## TASK STATEMENT
Extend the text on integration testing below, picking up right after its final sentence.

──────── READING TEXT

We choose this boundary based on a trade-off:

  • The more components we include in the test, the more realistic it is
  • The more components we include, the more likely the test is to be:
    • flaky: i.e. it will sometimes fail because it’s dependent on an external system
    • slow: because HTTP and database calls are usually (slower than our own code)
    • inconvenient: because it calls real APIs which might return different data over time, or we don’t want our tests to modify data using the API

For web applications, a common way to do it is this:

  • Write the tests so that they call your application through the controller endpoints
  • Replace HTTP API calls with test doubles, either stubbed (for GET endpoints that just return data) or mocked (if it’s important to check that your application updates some data).
  • Use a realistic database. This might be the same type of database that you’re using in production (e.g. PostgreSQL) or a lightweight substitute (e.g. SQLite)

Writing good integration tests

Lots of the guidelines for writing good unit tests apply to integration tests too:

  • Give your tests good names
  • Make it clear what they’re testing
  • Treat the code like it’s a black box – your tests should only care about what goes in and out, not how it happens
  • The tests should be reliable

Unlike unit tests, however, you shouldn’t try to test lots of different edge cases. Integration tests are usually slower and flakier than unit tests, so we use them to check whether the components in the system can work together, not all the tiny details.

This means it’s worth testing some edge cases in the way components interact – for example, testing that the UI doesn’t crash if an API returns a 500 error response – but you should rely on your unit tests to check other edge cases.

Example: Caesar cipher messaging app

Let’s return to the encrypted message app we wrote unit tests for in the Tests 1 module.

To write the integration tests, first we have to decide where to draw the boundary around the app. We’d like to test as many components together as possible, without relying on external systems, but we need to decide the entry point and which components (if any) to replace with test doubles.

────────────────
──────── SUPPLIED RECORDS

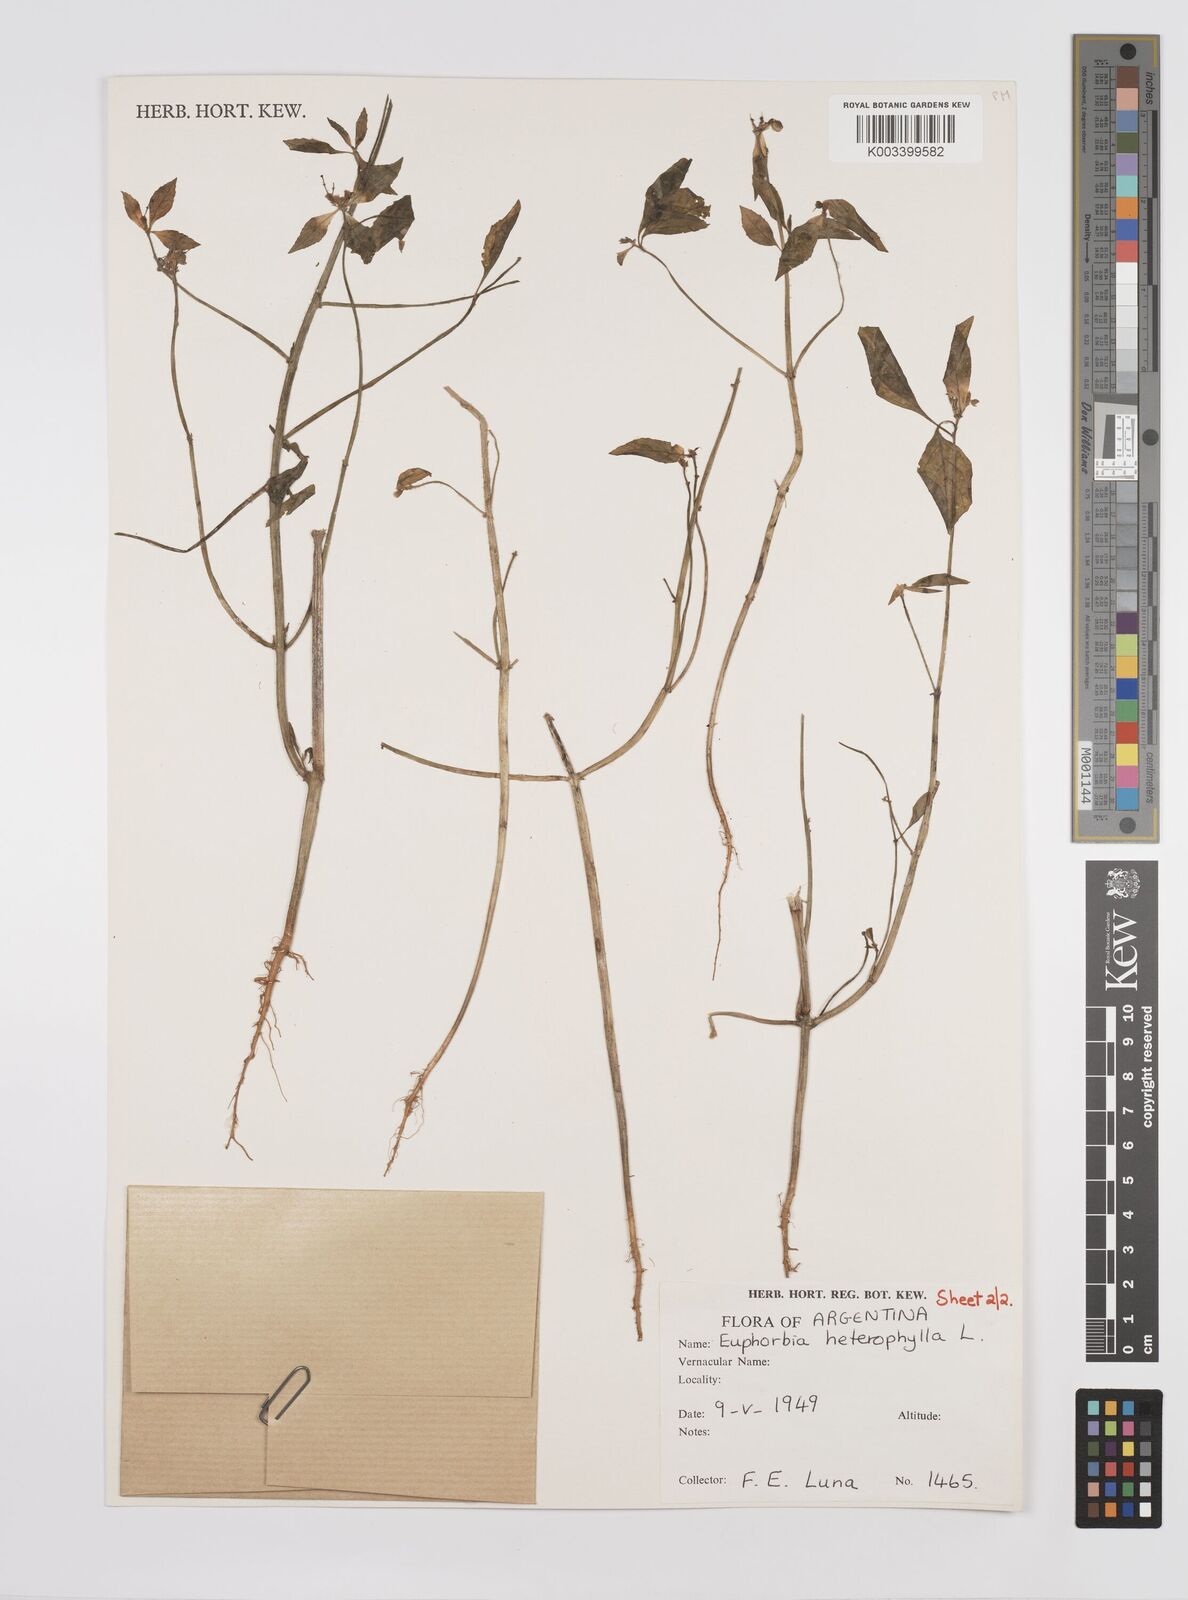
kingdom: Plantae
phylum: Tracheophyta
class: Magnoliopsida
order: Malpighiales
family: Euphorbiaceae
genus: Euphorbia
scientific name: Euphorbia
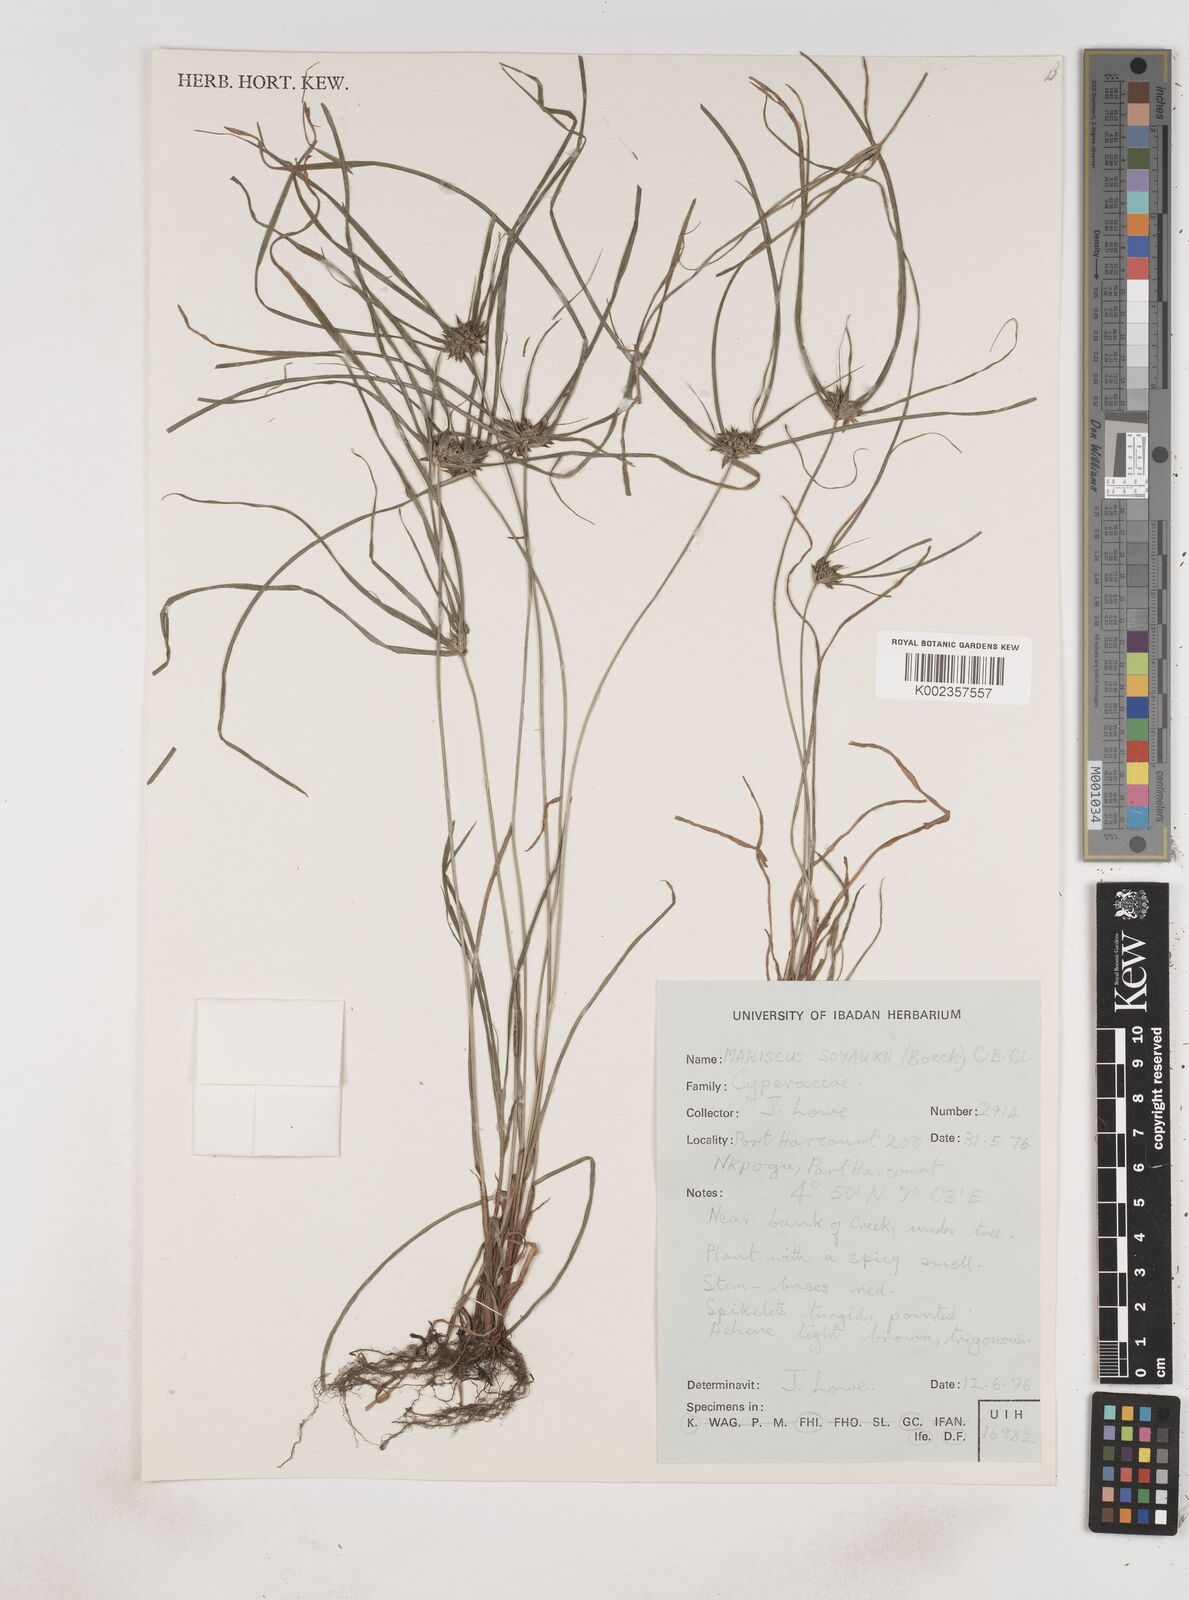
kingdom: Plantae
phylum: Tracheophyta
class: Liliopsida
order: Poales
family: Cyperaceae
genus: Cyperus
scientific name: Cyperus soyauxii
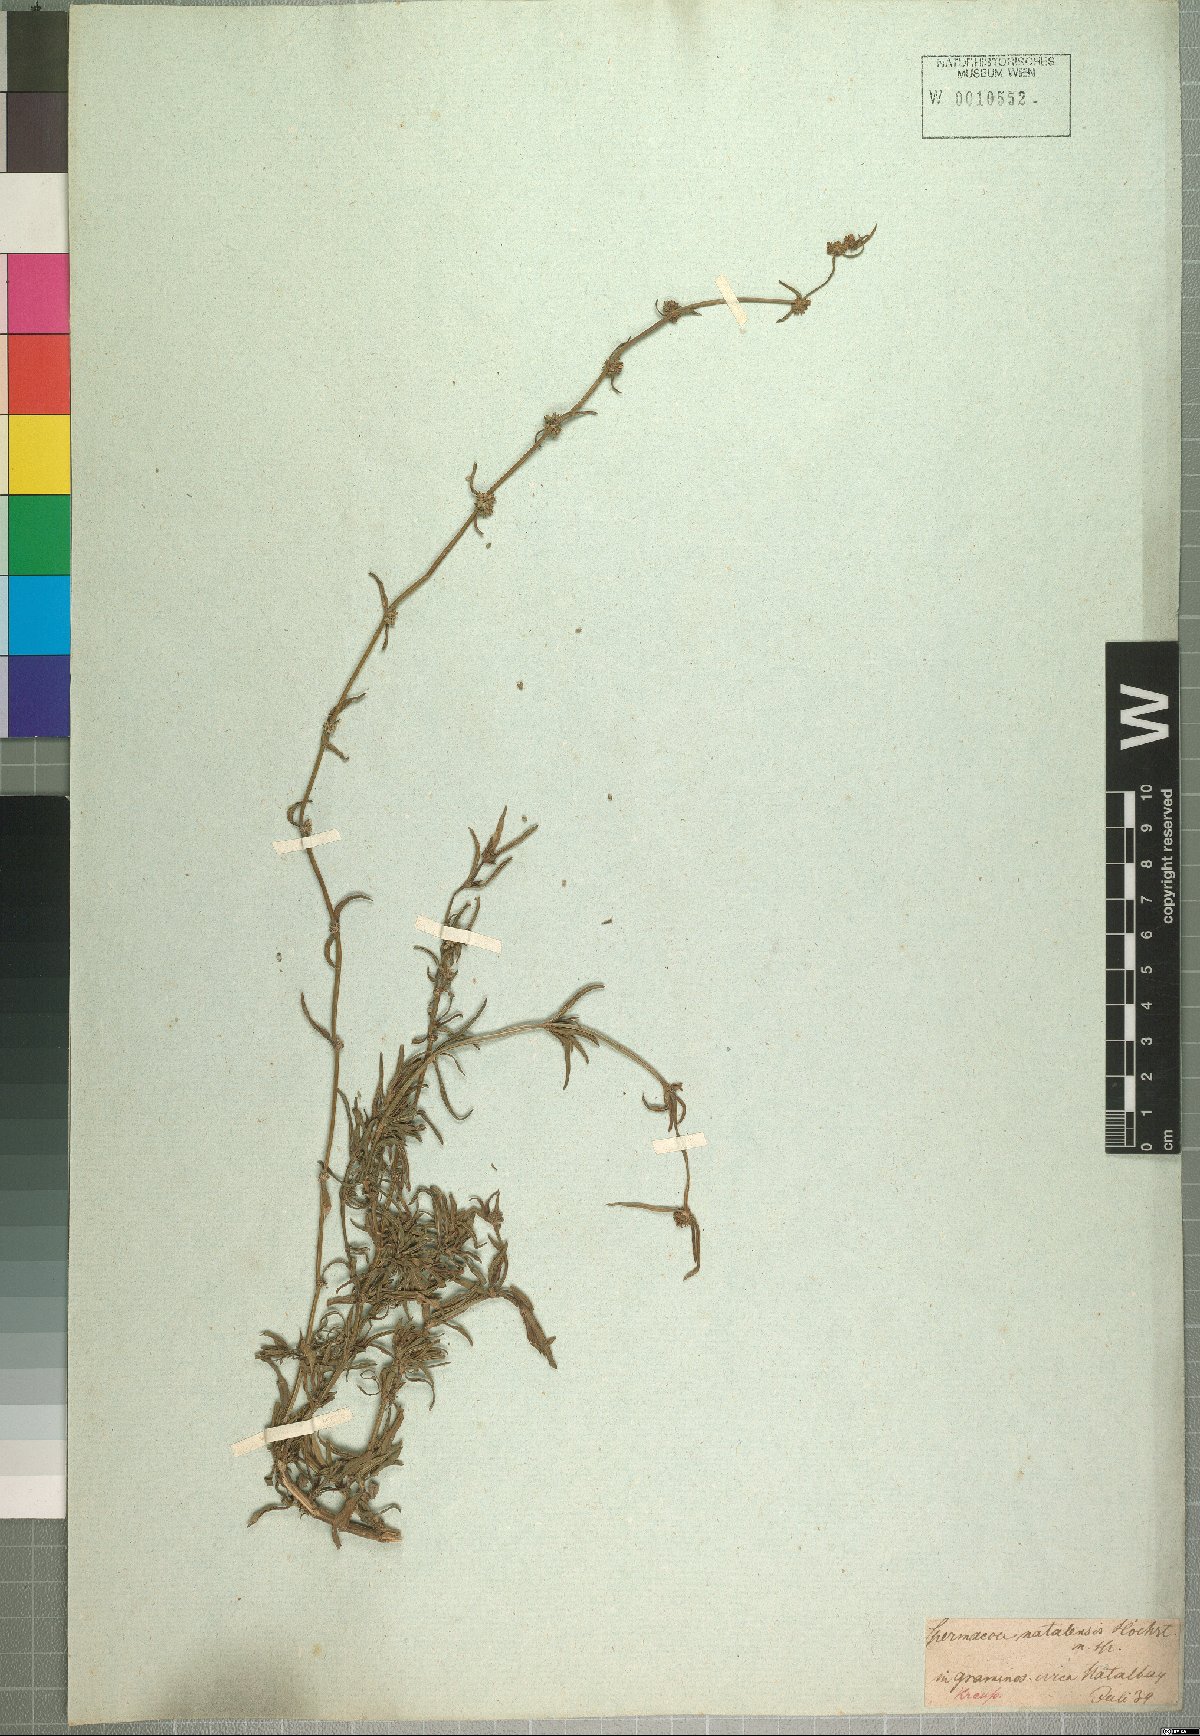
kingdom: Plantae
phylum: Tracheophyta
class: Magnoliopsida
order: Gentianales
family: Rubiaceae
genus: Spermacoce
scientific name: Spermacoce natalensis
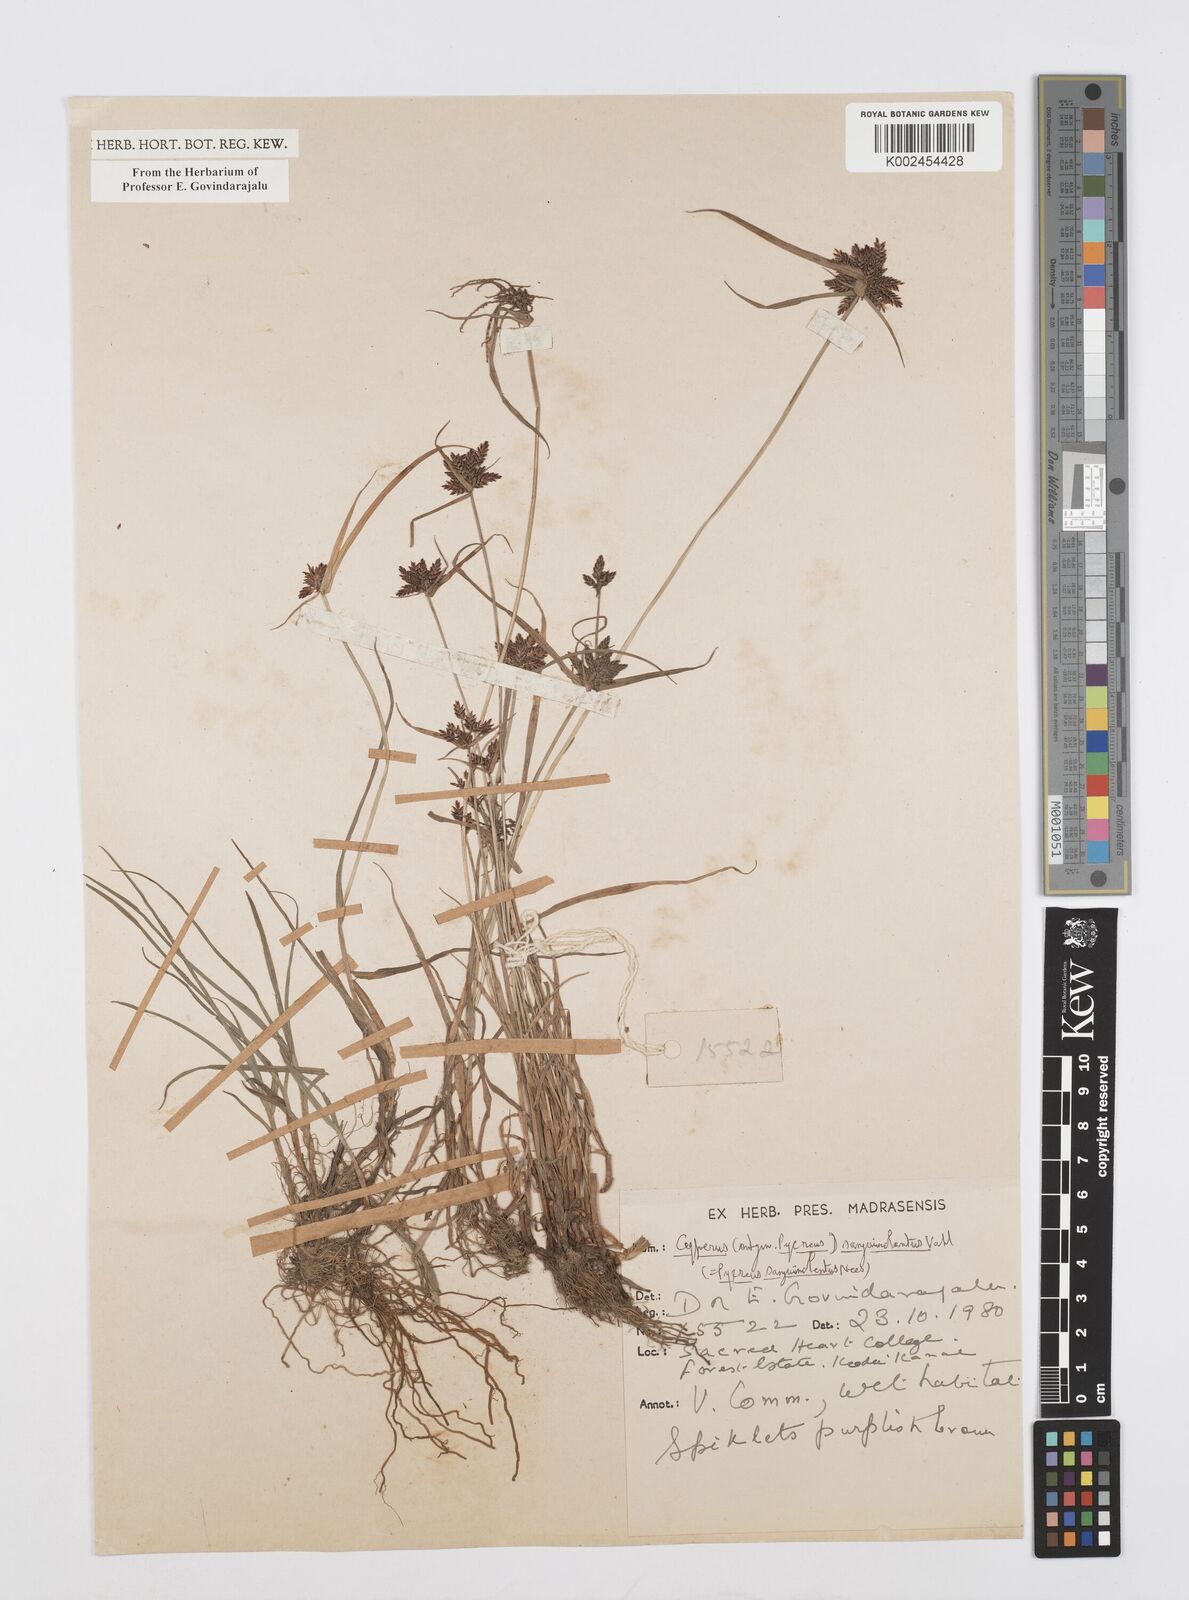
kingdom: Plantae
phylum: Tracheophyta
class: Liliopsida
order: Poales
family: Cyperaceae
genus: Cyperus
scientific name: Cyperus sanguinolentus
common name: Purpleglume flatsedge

────────────────

## ANSWER TO THE PROBLEM
Integration test entry point

Real users interact with the UI presented by the application. Ideally, our integration test would use this as well, but that would be tricky because it reads user input and prints to the console, which is hard to check.

A good compromise is for the tests to call the layer just below the UI. All the commands from the UI get sent to the controller, and it’s easier to interact with because we can call the sendCommand function directly and check the return value.

Test doubles

We want to test as much of the real app as possible, so only use mocks and stubs for external dependencies. For this app, the only external dependency is the web API used for sending and fetching messages.

One possibility is to run your own mock API server while running integration tests – using a library like Mock-Server which lets you define API responses in your tests and set up expectations to check an endpoint has been called with the correct URL and content, e.g. to check a message was sent.

Writing the test

This is the boundary that our integration tests will interact with:

caesar_integration_test

Let’s write a test for sending a message.

@Test
public void testSendingAnEncryptedMessage()
{
    // Set up the stubbed HTTP server
    int port = 8900;
    String url = "http://localhost:" + port;
    ClientAndServer mockServer = startClientAndServer(port);
    mockServer.when(
            request()
                .withMethod("POST")
                .withPath("/posts")
        )
        .respond(
            response()
                .withStatusCode(201)
                .withBody(
                        "{ \"id\": 56 }"
                )
        );
    
    // Create the system being tested
    CaesarEncrypter encrypter = new CaesarEncrypter();
    ApiClient apiClient = new ApiClient(url);
    MessageDispatcher messageDispatcher = new MessageDispatcher(encrypter, apiClient);
    MessageController messageController = new MessageController(messageDispatcher);
    
    // Send the message
    String response = messageController.Command("send message bob 25 a message for bob");
    
    // Check the response and body
    Assert.assertEquals("message sent", response);
    mockServer.verify(
        request()
            .withMethod("POST")
            .withPath("/posts")
            .withBody("{\"recipient\":\"bob\",\"message\":\"z ldrrzfd enq ana\"}"),
        VerificationTimes.once()
    );
    mockServer.stop();
}

Note that we still have the arrange/act/assert or given/when/then structure that we saw in our unit tests.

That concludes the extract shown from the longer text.